# Jamming Problems?



## wildcat (Jun 23, 2010)

I'm not exactly new to handguns, as I purchased my first handgun about 20 years ago. It is a Sigma 380 and I still have it. Never had a problem with it jamming.

I thought about getting a Glock 19 at one point, so I rented one to try out. I found the grip was really too large for my small hands, but also I found that it kept jamming on me every other shot. I thought it might have been poorly maintained, but the range manager said it was well maintained and insisted it could not possibly have jammed unless I put the wrong ammo in it.

Later, my husband and I bought Sigs. I got a P239 in 357 Sig calibur, and he got a P229 in 40 calibur. My 357 Sig was OK at first, but then it started jamming more and more frequently, until I couldn't get through a clip anymore. I traded it in for a revolver.

Last time we went to the range, my hubby shot several perfect clips though his P229, and then handed it to me and it jammed over and over again when I fired it.

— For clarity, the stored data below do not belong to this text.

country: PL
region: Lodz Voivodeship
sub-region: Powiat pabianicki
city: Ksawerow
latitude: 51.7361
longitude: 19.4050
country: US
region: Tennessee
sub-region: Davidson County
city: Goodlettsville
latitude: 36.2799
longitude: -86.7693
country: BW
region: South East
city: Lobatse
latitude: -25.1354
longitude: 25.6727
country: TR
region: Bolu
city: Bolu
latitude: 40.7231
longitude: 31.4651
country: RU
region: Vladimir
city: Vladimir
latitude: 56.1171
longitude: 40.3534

Does anyone have any idea what's going on? It seems to be a problem with larger calibur automatics only, but I'm not sure.


----------



## dosborn (Apr 17, 2009)

Welcome to HGF!

What kind of "jam" is it? What kind/brand of ammo? I would say it is most likely shooter related since it is happening with multiple Sigs. More specifically, limp wrist is usually the problem. Sigs P2XX pistols generally don't just start having problems like that due to malfunctions. They do fail and have malfunctions, just not really often. And I assume they are being cleaned and lubed per the owners manual?


----------



## zhurdan (Mar 21, 2008)

If a gun runs for one person and not another, it's most likely the fault of the shooter not the weapon. I hope you take that in the constructive manner in which it is intended.

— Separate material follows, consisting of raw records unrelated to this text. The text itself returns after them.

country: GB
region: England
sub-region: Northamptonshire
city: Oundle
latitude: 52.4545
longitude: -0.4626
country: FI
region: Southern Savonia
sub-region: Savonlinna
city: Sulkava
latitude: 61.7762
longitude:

Tell us more about your stance, grip, experience. I'm guessing it's an improper combination of grip and stance, but I'd need to see/hear more to be sure.


----------



## wildcat (Jun 23, 2010)

I'm a right handed shooter. An army ranger taught me to grip it with my right arm fully extended and the thumb pointing towards the target. The left hand simply cups the right fist with the left elbow bent. 

This isn't the first time I've heard that limp wrist is to blame. Is that why it only happens with larger caliburs/loads? Should I grip my right wrist with my left hand to provide support?

I haven't really paid much attention to stance. I think I have my right foot back and my left foot forward, and I stand facing the target with my left shoulder leading my right. My right shoulder contacts my right ear.


----------



## Steve M1911A1 (Feb 6, 2008)

You may even be flinching: that is, anticipating the larger pistol's recoil. That would have the same effect as limp-wristing.
The best solution is to grip the pistol very firmly with both hands, rather than merely gripping with one and supporting with the other. But this won't work if you are flinching.
Have your husband load your magazine while you're not looking. He should randomly insert one snap cap (dummy round) into the magazine, somewhere between the second and the last round. Load your pistol with the prepared magazine and commence firing, and have your husband watch what happens. You will soon know whether or not you are flinching.
One way or another, you are letting your hands either absorb or redirect the recoil impulse that your pistol needs in order to operate properly.


----------



## hogger129 (May 4, 2010)

I might be asking myself if my grip is right on the gun. 

If it works for other shooters but not for you, I think that's what the culprit is. It definitely doesn't sound like the guns. 

Fix your grip when shooting. If the problems still persist, try out some different ammo. Clean the gun. 

Doesn't sound like it's the gun.


----------



## wildcat (Jun 23, 2010)

Allright, I'll try that. I had not heard that flinching might be the problem. That might explain why it got worse the more self-conscious I got about it. Thanks for the suggestions.


----------